| ZU ERLEDIGENDE AUFGABE |
Auf welche Verhältnisse konzentriert sich Margarete Weidemann laut dem Textabschnitt im Wesentlichen?

Etwas unverbunden angefügt sind die beiden restlichen Aufsätze. Der Rechtshistoriker Harald Siems bietet einen eher konventionellen Überblick über die Entwicklung der Rechtsquellen in dem hier interessierenden Zeitraum. Margarete Weidemann zeigt spätantike Traditionen und Kontinuitäten innerhalb der Wirtschaftsführung frühmittelalterlicher Grundherrschaften in merowingischer Zeit auf, wobei sie sich im Wesentlichen auf die ihr bestens bekannten Verhältnisse in und um Le Mans konzentriert. Beschlossen wird der Band durch eine Zusammenfassung von Reinhold Kaiser, der einzelne Aspekte noch einmal vertieft, jedoch ohne diese zu einer Synthese zu verdichten.

| BEREITGESTELLTE DATENSÄTZE |
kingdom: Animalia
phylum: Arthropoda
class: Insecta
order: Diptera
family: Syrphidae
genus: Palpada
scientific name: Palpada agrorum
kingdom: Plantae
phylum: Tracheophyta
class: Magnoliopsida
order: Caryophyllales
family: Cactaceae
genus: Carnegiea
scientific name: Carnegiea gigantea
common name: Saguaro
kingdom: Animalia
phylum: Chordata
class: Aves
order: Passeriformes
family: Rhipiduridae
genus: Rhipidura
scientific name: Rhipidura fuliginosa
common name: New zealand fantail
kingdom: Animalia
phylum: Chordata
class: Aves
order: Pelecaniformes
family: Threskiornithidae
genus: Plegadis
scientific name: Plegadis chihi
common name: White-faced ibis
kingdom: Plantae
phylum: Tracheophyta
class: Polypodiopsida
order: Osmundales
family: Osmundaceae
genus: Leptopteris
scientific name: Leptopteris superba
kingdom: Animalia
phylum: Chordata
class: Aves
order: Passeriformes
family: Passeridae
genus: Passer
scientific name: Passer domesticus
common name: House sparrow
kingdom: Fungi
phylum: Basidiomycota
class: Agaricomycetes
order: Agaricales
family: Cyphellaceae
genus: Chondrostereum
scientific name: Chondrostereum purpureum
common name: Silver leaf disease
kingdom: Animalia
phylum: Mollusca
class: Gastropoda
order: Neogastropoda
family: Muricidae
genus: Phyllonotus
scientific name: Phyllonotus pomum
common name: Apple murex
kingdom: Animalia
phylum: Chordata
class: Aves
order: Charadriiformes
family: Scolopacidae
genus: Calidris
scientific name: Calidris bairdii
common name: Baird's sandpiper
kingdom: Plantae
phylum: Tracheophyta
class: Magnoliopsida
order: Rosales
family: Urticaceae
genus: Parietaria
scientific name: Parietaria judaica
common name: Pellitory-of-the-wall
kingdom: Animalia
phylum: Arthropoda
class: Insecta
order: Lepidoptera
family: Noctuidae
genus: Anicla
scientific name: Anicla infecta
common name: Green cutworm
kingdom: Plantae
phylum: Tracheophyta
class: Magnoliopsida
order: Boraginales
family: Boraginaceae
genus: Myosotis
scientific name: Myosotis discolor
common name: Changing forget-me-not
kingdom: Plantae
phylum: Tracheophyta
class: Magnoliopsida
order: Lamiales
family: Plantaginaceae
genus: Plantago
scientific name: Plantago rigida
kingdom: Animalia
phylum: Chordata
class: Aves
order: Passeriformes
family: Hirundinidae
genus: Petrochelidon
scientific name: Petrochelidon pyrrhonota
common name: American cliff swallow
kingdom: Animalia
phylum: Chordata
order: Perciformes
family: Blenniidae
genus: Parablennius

| IHRE LÖSUNG |
Auf die Verhältnisse in und um Le Mans.